President Mohamed Muizzu issued an indirect critique of the country’s leading hoteliers on Thursday, accusing some business figures of prioritising political interests over public welfare. In a post on X, formerly known as Twitter, he suggested that leaders “who do not want any good to come to the people” would become “very clear in the future.”

Without naming specific individuals or businesses, President Muizzu emphasised his administration’s commitment to “fairness and prosperity for all Maldivians,” asserting, “This government will continue to be on the side of the people and bring prosperity to all people fairly.”

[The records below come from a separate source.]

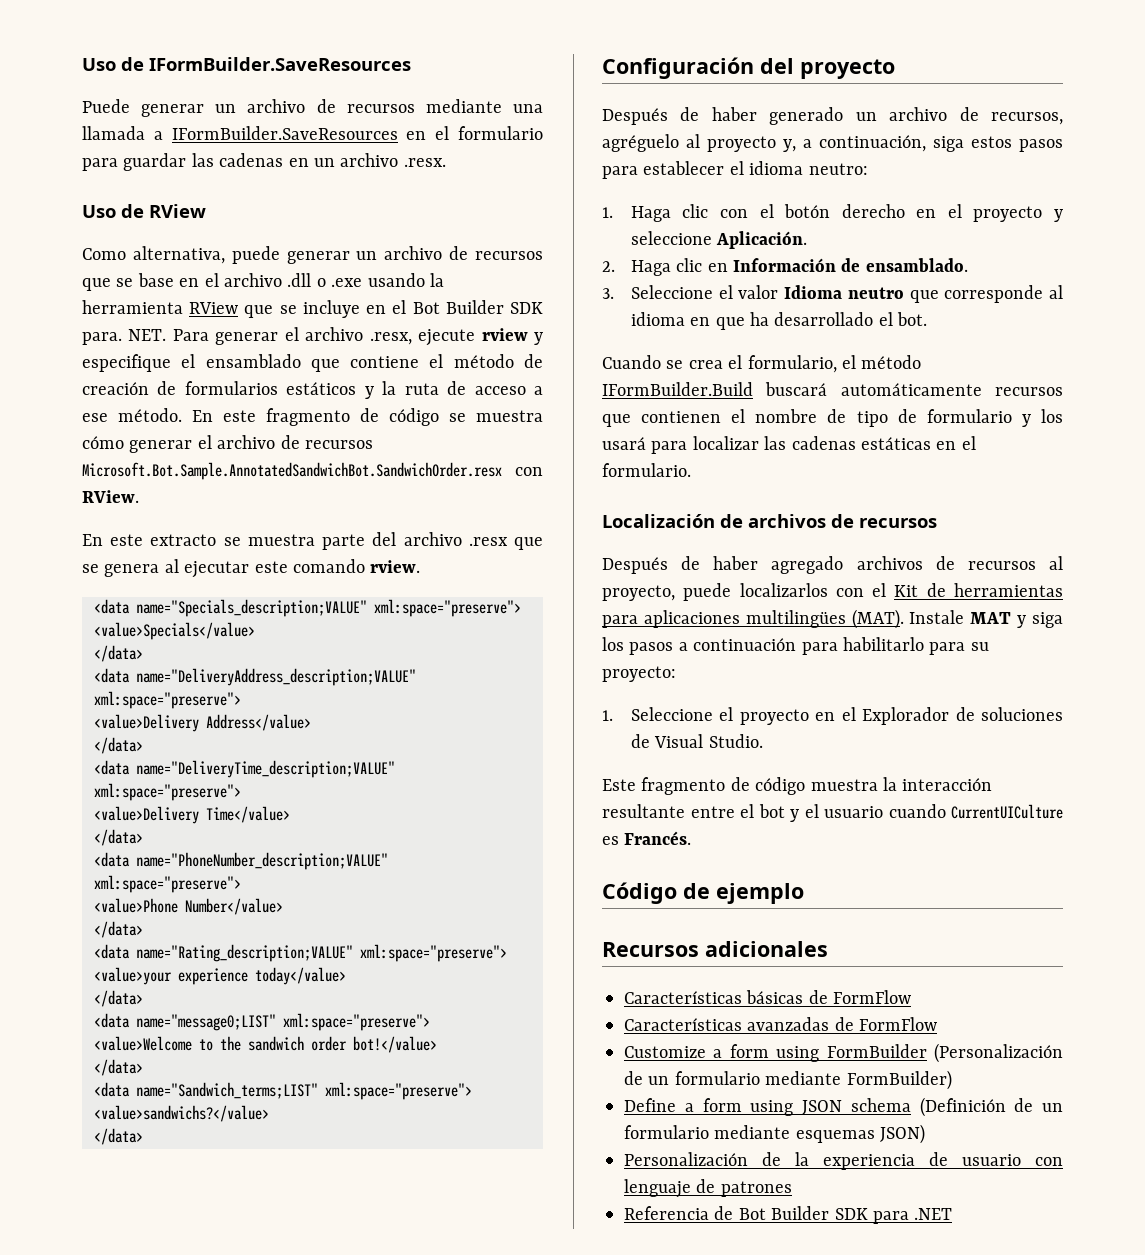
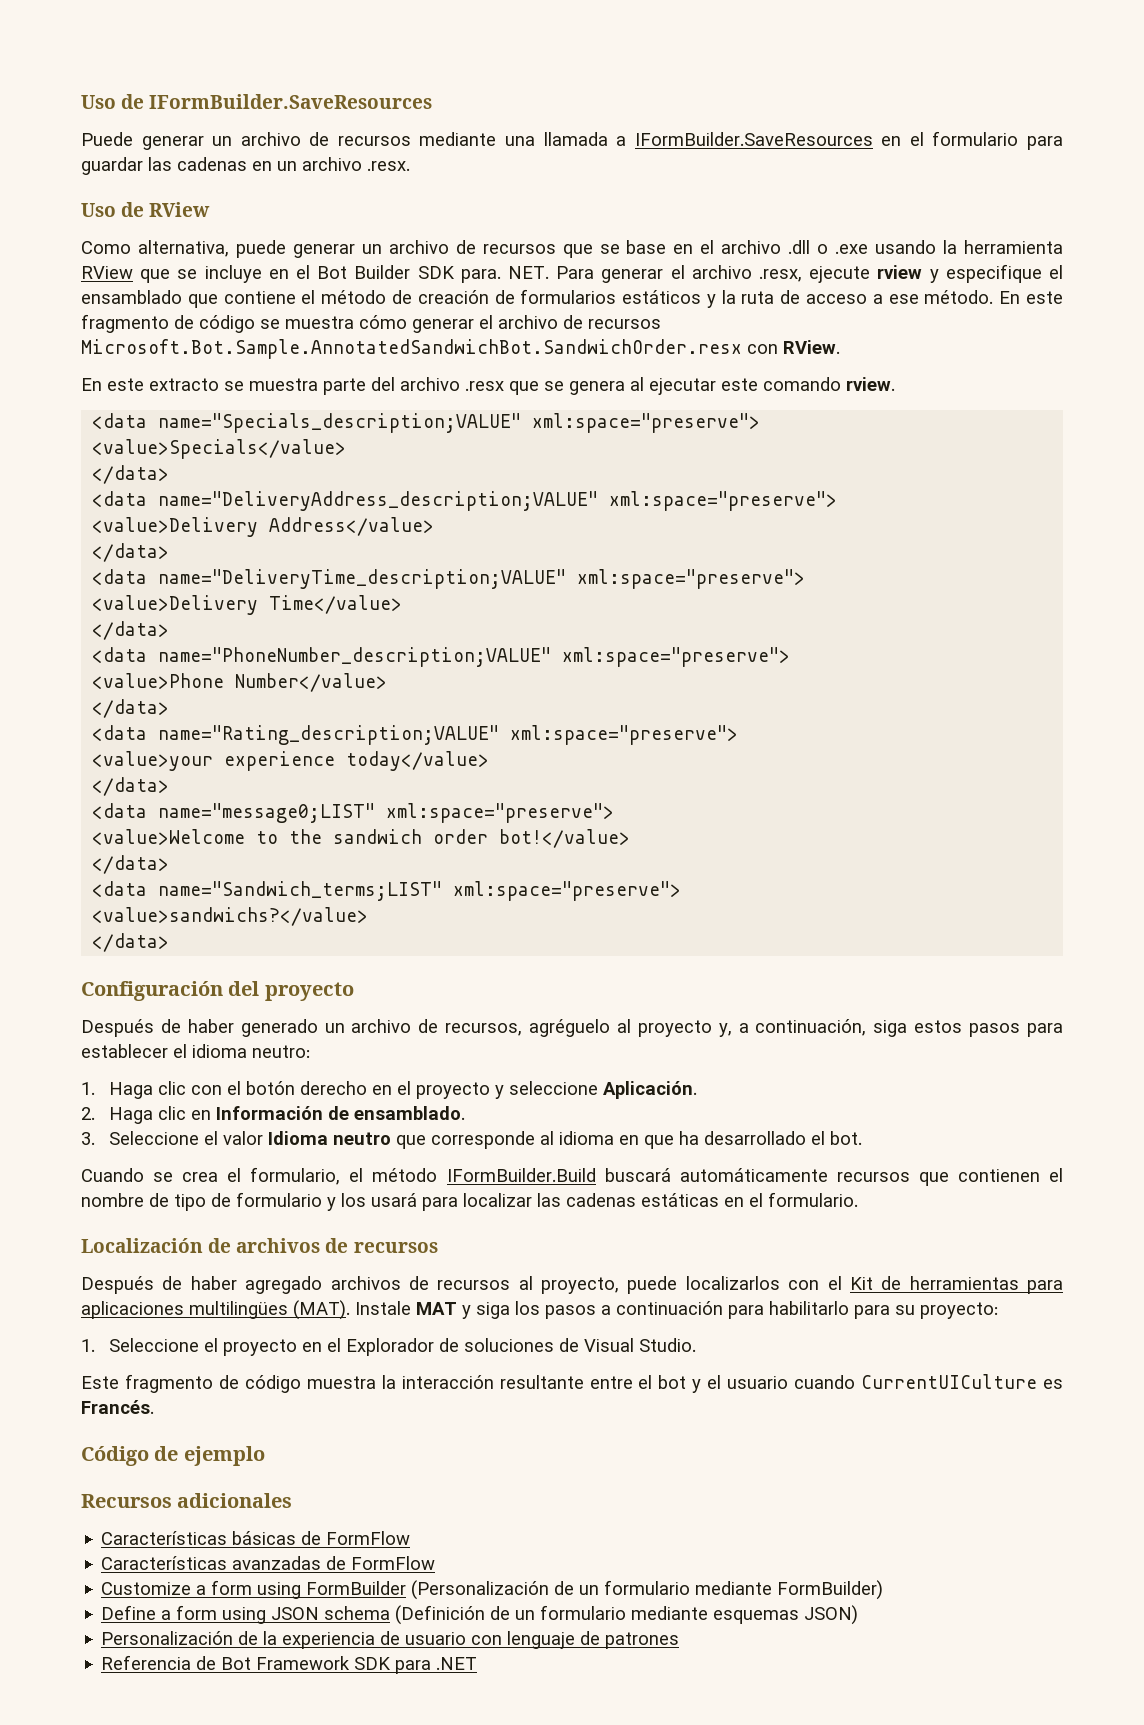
[771,1206,830,1220] Builder -> [256,1656,351,1670] Framework

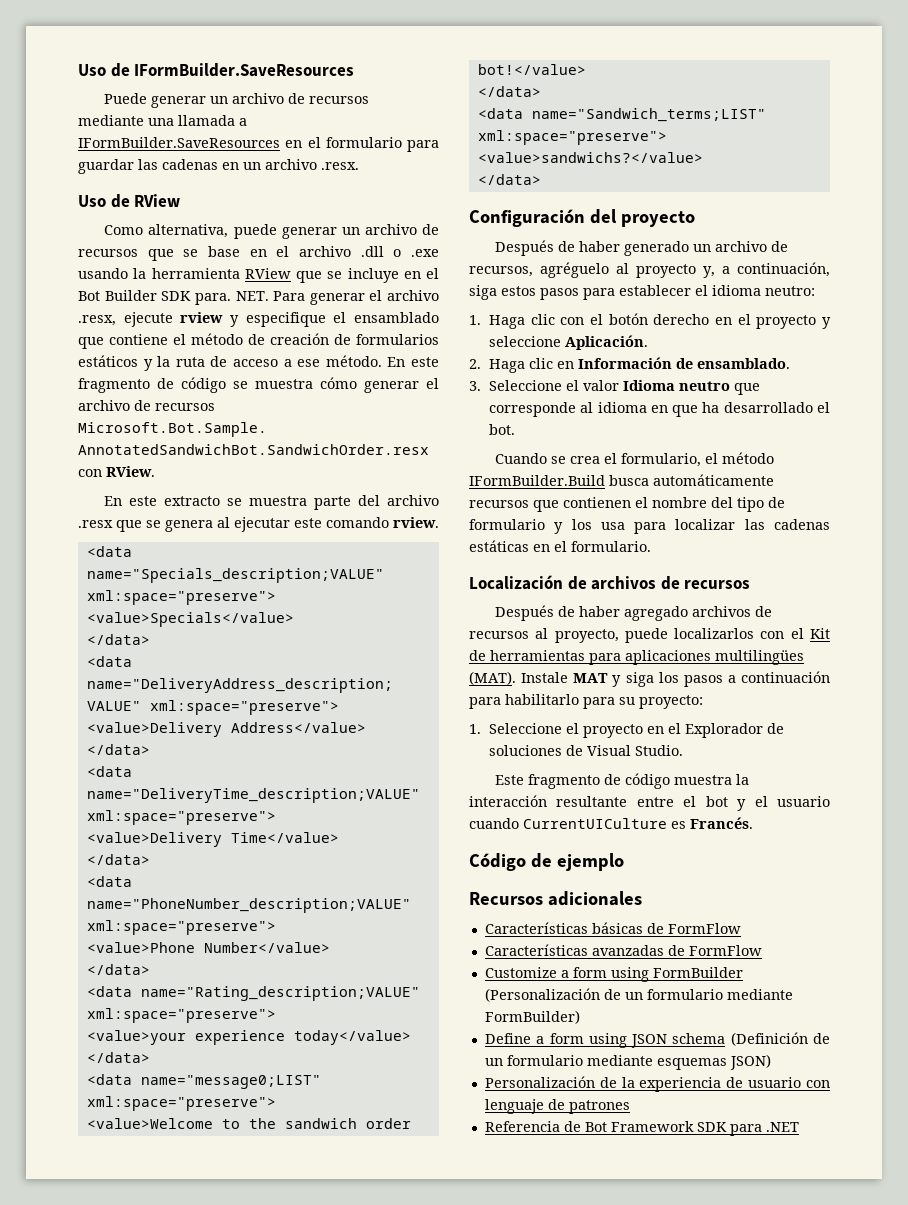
[604,1168,671,1182] buscará -> [609,475,649,486] busca
[149,1193,169,1207] de -> [711,497,733,508] del
[371,1193,417,1207] usará -> [600,522,625,530] usa

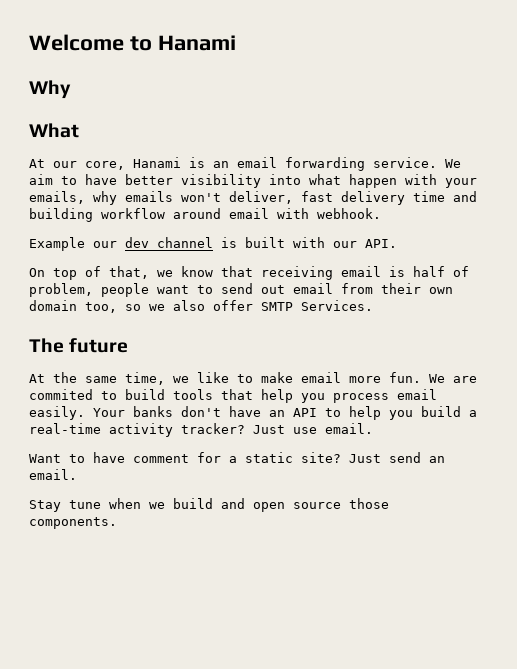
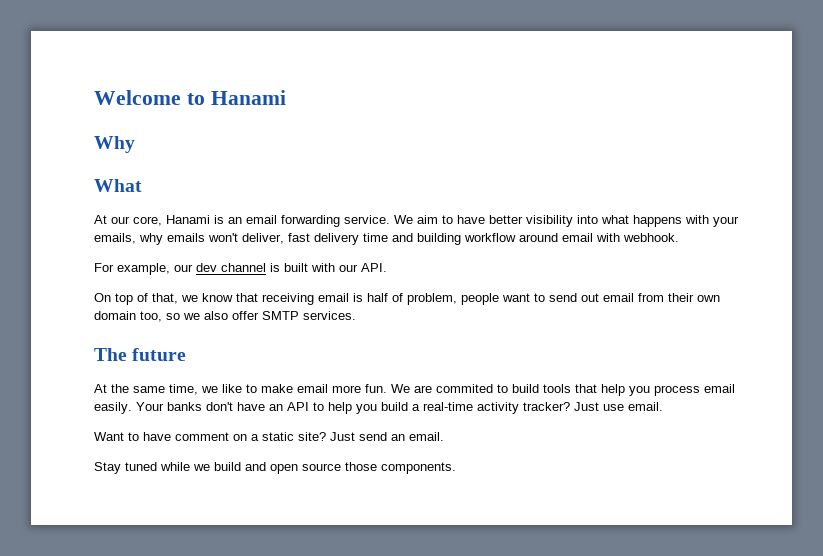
[349,174,397,188] happen -> [633,215,682,227] happens
[29,237,85,251] Example -> [94,263,170,275] For example,
[301,300,373,311] Services. -> [303,311,356,320] services.
[197,452,221,463] for -> [233,434,247,441] on
[69,498,141,509] tune when -> [125,462,190,471] tuned while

The President’s remarks come as tensions escalate over the Maldives Monetary Authority’s (MMA) new foreign exchange regulation, which many resort leaders argue is anything but fair. The rule, implemented on 1 October, requires “A” category resorts to exchange at least USD 500 per guest into Maldivian Rufiyaa (MVR). Intended to channel foreign currency into Maldivian banks, the rule has drawn significant opposition from more than 50 resorts that have formally protested the mandate.

Prominent industry figures, such as Mohamed Moosa of Crown & Champa Resorts and M.U. Manik of Universal Group, describe the policy as “unfeasible” and “arbitrary.” They argue that the regulation imposes an excessive burden on resorts, which depend on USD revenue to meet essential expenses, including supplier payments, payroll, and government taxes.

In a letter of protest, Mohamed Khaleel, top advisor to President Muizzu on tourism development, cautioned that the rule could destabilise businesses in the sector. Despite this, the President’s comments suggest that the government remains committed to enforcing the policy, portraying it as a measure to ensure equitable economic benefits.

The ongoing dispute has raised questions within the industry about the true fairness of the regulation, which critics say overlooks the financial realities of resort operations.